Offenbar leben Maria, ihre Familie und ihre Mitbürger in einer Diktatur – es ist unmöglich, für die Angehörigen herauszubekommen, warum Maria im Gefängnis sitzt. Es gibt keine konkreten Anschuldigungen und sie hätte längst freikommen müssen, da keine Anklage erhoben wird. Die Lage ist ähnlich wie in Kafkas „Process“. Der Beschreibung der Lage wie der Orientierungslosigkeit einfacher Menschen kommt Schimmelpfennigs oft genutzte ästhetische Strategie entgegen: die Aussparung. Weder der Leser noch die Figuren des Romans können wissen, wer die Fäden zieht, wer die Herrschaft konstruiert hat und aus ihr Nutzen zieht. „Die Sprache des Regens“ wird hier keine Abhilfe schaffen: „… der Weg war schwer zu finden, vor allem in den Feldern. wo alles gleich aussah und es keine Richtungsschilder gab.“ ( S. 170)
Viele Geschichten vieler Familienangehöriger, Freunde und Zeitgenossen Marias ranken sich um diesen Hauptstrang – aber es gibt niemanden, der sich gegen die haarsträubende Willkür ernsthaft wehrt. Einmal wagen die einfachen Leute so etwas wie einen Aufstand – aber da geht es nur um die Schließung eines Kinos – und auch die wird nicht rückgängig gemacht.
Einschübe über die Sprache der Dinge, „Die Sprache des Regens“ (Titel), des Windes oder der Steine sind lyrische Ausflüge, aber auch sie geben keinen Aufschluss. Sie heben die Stringenz der Handlung auf, unterbrechen – Hinweise auf den Verlauf der Geschichte in Marias Stadt und Viertel.

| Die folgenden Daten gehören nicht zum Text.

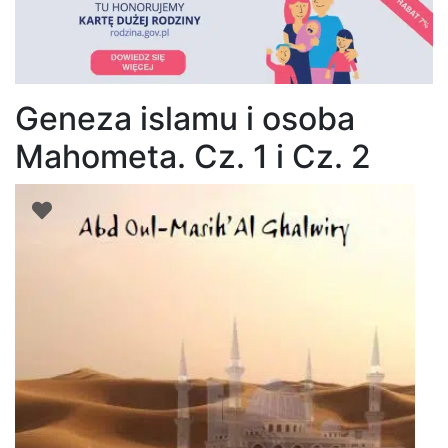
Geneza islamu i osoba
Mahometa. Cz. 1 i Cz. 2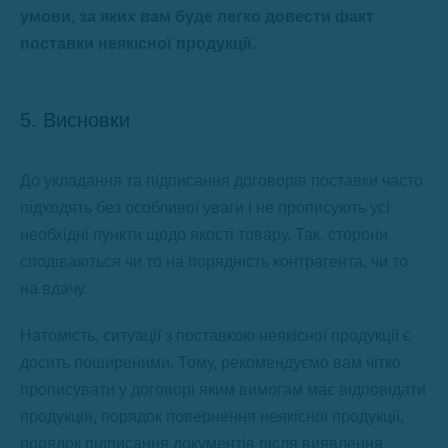
умови, за яких вам буде легко довести факт
поставки неякісної продукції.
5. Висновки
До укладання та підписання договорів поставки часто
підходять без особливої уваги і не прописують усі
необхідні пункти щодо якості товару. Так, сторони
сподіваються чи то на порядність контрагента, чи то
на вдачу.
Натомість, ситуації з поставкою неякісної продукції є
досить поширеними. Тому, рекомендуємо вам чітко
прописувати у договорі яким вимогам має відповідати
продукція, порядок повернення неякісної продукції,
порядок підписання документів після виявлення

Die Schilderung der Unfähigkeit der Bürger, meist Handwerker, sich vorzustellen, was zu tun wäre, um die Freiheit zu verteidigen, steht im Vordergrund. So nett, liebenswürdig sie sind, so unbedarft sind sie in politischen Dingen. Guter Sex, viel Alkohol, ab und zu ein Fest – damit geben sie sich zufrieden.

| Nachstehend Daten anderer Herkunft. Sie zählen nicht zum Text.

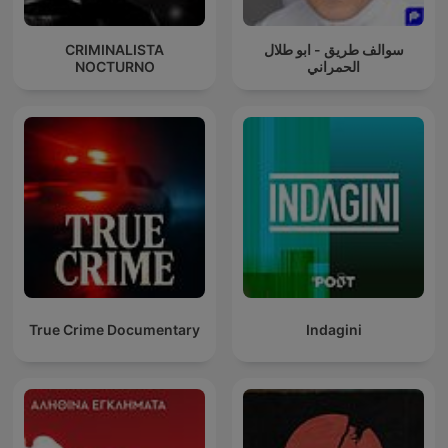
CRIMINALISTA
سوالف طريق - ابو طلال
NOCTURNO
الحمراني
True Crime Documentary
Indagini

Am Ende des Buches, wenn Maria zurückkehrt, hat Schimmelpfennig eine unbefriedigende Situation skizziert: politische Unterdrückung und politisch Unterdrückte, die von ihrer Situation keinen Begriff haben und weit entfernt sind, Strategien zu entwerfen, die sie befreien könnten.
Schimmelpfennigs Verlag gibt an, der Autor lebe in Berlin und Havanna. Vielleicht beschreibt Schimmelpfennig die Situation der Kubaner – die Unterstützung intelligenter Kinder aus proletarischen Familien, die Möglichkeit für sie zu studieren, die Unterdrückung freiheitlicher Regungen weisen darauf hin – aber mitunter entsteht der Eindruck, es könnte ein abstraktes Modell geschildert werden, das, mutais mutandis, auch auf andere Länder zutrifft.
Die Ausweglosigkeit der Situation ist einerseits bedrückend, andererseits wirkt sie realistisch – eine fundamentale Änderung, eine wirkliche Befreiung scheint unwahrscheinlich.